-- start Passage given --
Our Little Girl is a 1935 American drama, in which Shirley Temple and Joel McCrea play the leading roles. The film was the final work of the veteran director, John S. Robertson.

The protagonist, Molly Middleton (Temple), is the daughter of a physician,  Donald Middleton (McCrea), and his neglected wife, Elsa (Rosemary Ames), who becomes attracted to her husband's best friend, Rolfe Brent (Lyle Talbot).

Our Little Girl is largely overshadowed not only by its predecessors, Bright Eyes and The Little Colonel, but also its immediate successors, Curly Top and The Littlest Rebel — all major hits for Temple that launched her international stardom. Unlike her other films of this period, it included no dancing and only one song. She played a character neither partially nor completely orphaned, as she had, or would, in nearly all of her other films. Our Little Girl was the penultimate film by Temple during her time at Fox in which she did not play an orphan. The last such film would be The Blue Bird: in her next thirteen movies, she would play the part of an orphan.
-- end Passage given --
__Instruction A__:
According to the film passage, who directed Our Little Girl?
The records that come next are separate from the film passage and unrelated to it.
-- start Recorded information --
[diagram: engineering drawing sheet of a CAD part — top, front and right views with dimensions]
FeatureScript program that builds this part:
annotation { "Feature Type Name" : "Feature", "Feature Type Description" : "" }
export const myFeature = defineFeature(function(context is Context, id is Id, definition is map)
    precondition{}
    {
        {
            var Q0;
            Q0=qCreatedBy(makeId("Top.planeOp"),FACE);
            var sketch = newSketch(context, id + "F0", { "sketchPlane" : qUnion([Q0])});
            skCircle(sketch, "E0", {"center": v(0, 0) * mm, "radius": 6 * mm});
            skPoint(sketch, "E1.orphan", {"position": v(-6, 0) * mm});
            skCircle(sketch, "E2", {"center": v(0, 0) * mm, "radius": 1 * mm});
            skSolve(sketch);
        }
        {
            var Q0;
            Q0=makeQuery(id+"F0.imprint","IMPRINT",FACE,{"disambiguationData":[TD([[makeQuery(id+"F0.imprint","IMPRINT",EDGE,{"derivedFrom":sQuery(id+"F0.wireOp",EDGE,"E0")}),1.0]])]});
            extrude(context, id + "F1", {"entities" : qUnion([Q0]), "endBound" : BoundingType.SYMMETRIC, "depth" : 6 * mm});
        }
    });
-- end Recorded information --
__Instruction B__:
Please turn the lines of the records above into a JSON list of strings, one string per line, leaving out blank lines.

__Exercise result A__:
John S. Robertson.

__Exercise result B__:
[
  "[diagram: engineering drawing sheet of a CAD part — top, front and right views with dimensions]",
  "FeatureScript program that builds this part:",
  "annotation { \"Feature Type Name\" : \"Feature\", \"Feature Type Description\" : \"\" }",
  "export const myFeature = defineFeature(function(context is Context, id is Id, definition is map)",
  "    precondition{}",
  "    {",
  "        {",
  "            var Q0;",
  "            Q0=qCreatedBy(makeId(\"Top.planeOp\"),FACE);",
  "            var sketch = newSketch(context, id + \"F0\", { \"sketchPlane\" : qUnion([Q0])});",
  "            skCircle(sketch, \"E0\", {\"center\": v(0, 0) * mm, \"radius\": 6 * mm});",
  "            skPoint(sketch, \"E1.orphan\", {\"position\": v(-6, 0) * mm});",
  "            skCircle(sketch, \"E2\", {\"center\": v(0, 0) * mm, \"radius\": 1 * mm});",
  "            skSolve(sketch);",
  "        }",
  "        {",
  "            var Q0;",
  "            Q0=makeQuery(id+\"F0.imprint\",\"IMPRINT\",FACE,{\"disambiguationData\":[TD([[makeQuery(id+\"F0.imprint\",\"IMPRINT\",EDGE,{\"derivedFrom\":sQuery(id+\"F0.wireOp\",EDGE,\"E0\")}),1.0]])]});",
  "            extrude(context, id + \"F1\", {\"entities\" : qUnion([Q0]), \"endBound\" : BoundingType.SYMMETRIC, \"depth\" : 6 * mm});",
  "        }",
  "    });"
]